For the populace not directly participating in the race, they have the solace of feasting, as a grand dinner is traditionally held the eve and the night of the race. Depending on the size of the contrada, these dinners can be seat anywhere from 900 to 3500 people, who all eat, sing and drink lots of wine, with the favourite topic of conversation being the contrada’s chances in the race the following day.
Confusion and Delight on Race Day
The gaiety of the dinner on the eve of the race contrasts sharply with the tension of the populace on the actual day. Each spectator tries his best to secure a prime viewing spot. Some of the families whose homes face the piazza will rent out their rooms to eager viewers. A few lucky tourists manage to squeeze their way in but for the most part, the piazza is filled with Sienese waiting anxiously to see if their contrada will be victors at the end of the day.
The Sienese are proud of their heritage and it shows in the parades held before the actual race. The procession involves almost as much fierce rivalry as the race itself, and is a display of medieval costumes, colour and pageantry. Eventually however the display ends and the real event begins.

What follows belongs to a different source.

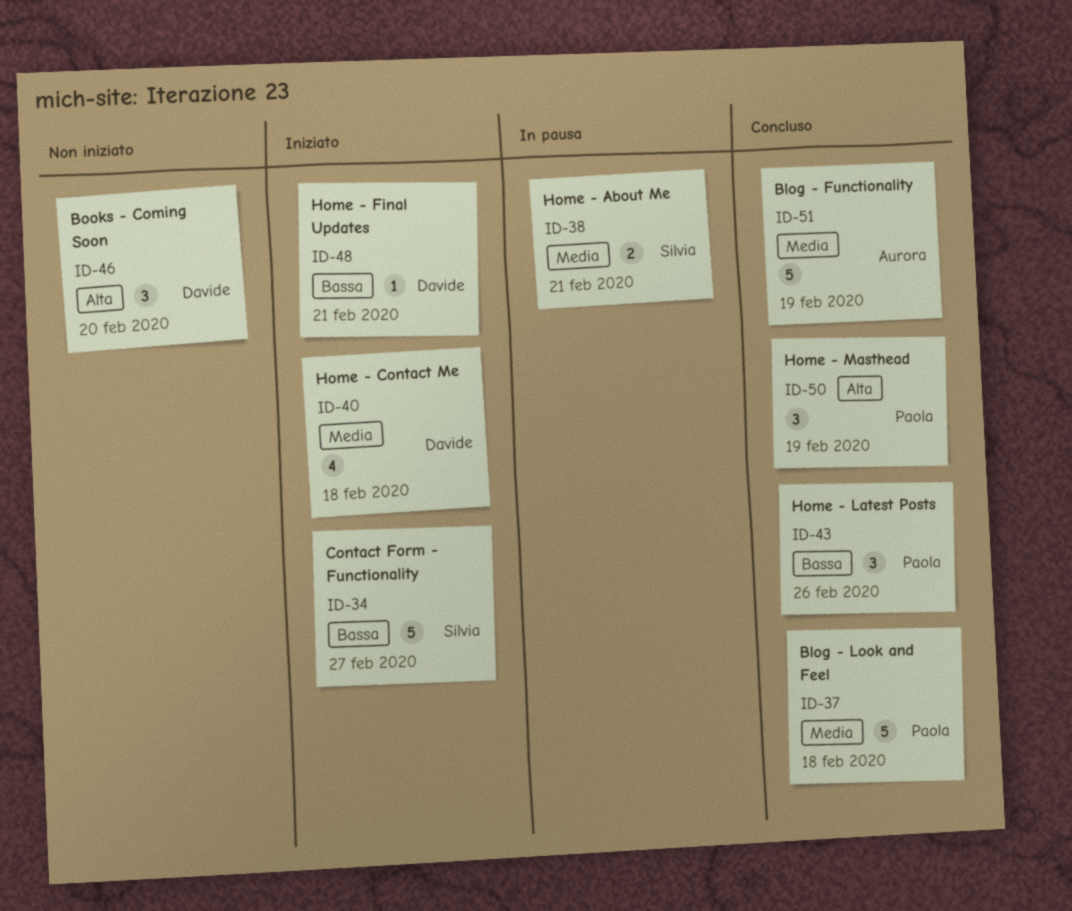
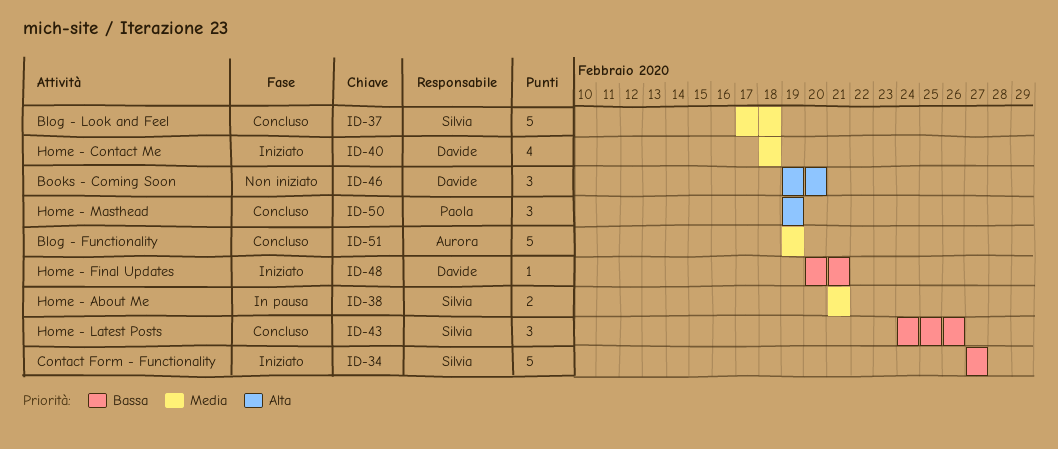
ID-37, owner: Paola -> Silvia
ID-43, owner: Paola -> Silvia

On race morning, the horses are brought into the churches and blessed. They then await the end of the parades, when they will take their places at the starting line. This is the time for last minute double-dealing and attacks. There are also the judges to contend with, who refuse to start the race until the horses are lined up to their satisfaction. Finally however, everything is ready. This is the one moment when the entire city of Siena shares a common goal, as everyone waits impatiently for their contrada to win. Then the white flag goes up and GO! the horses dash towards the finish line.
The race is surprisingly fast — in 90 seconds, it’s all over. During the race, rivals will try to unseat or otherwise prevent their competitors from winning, and sometimes a horse will cross the finish line without his jockey. Riderless or not however, the contrada represented by the winning horse will roar with hysterical delight. Everyone is dancing and weeping, and there are screams of ‘daccelo, daccelo!’ as the contrada demands Il Palio. There are thanksgiving prayers to the Madonna for the victory and wild celebrations will carry on throughout the rest of the week. Many of the celebrants will go around with pacifiers, and baby bottles filled with wine, for when a contrada wins, it is considered to be reborn — it is the baby, just as the contrada that hasn’t won in the longest time is consider the grandmother.
As for the rest of the contradas, well, the one that comes in second is particularly scornful of its jockey — second place is considered a great disgrace. There is much disgust over the incompetence of the rider; loud contemptuous snorts over the useless nag that was given to them; exclamations of wonder at the stupidity of the men who decided on a plainly useless strategy; in short there is much complaining and many bruised prides all around — which means that the next race will be even more interesting, as they compete once again for Il Palio, and the pride of being the winning contrada.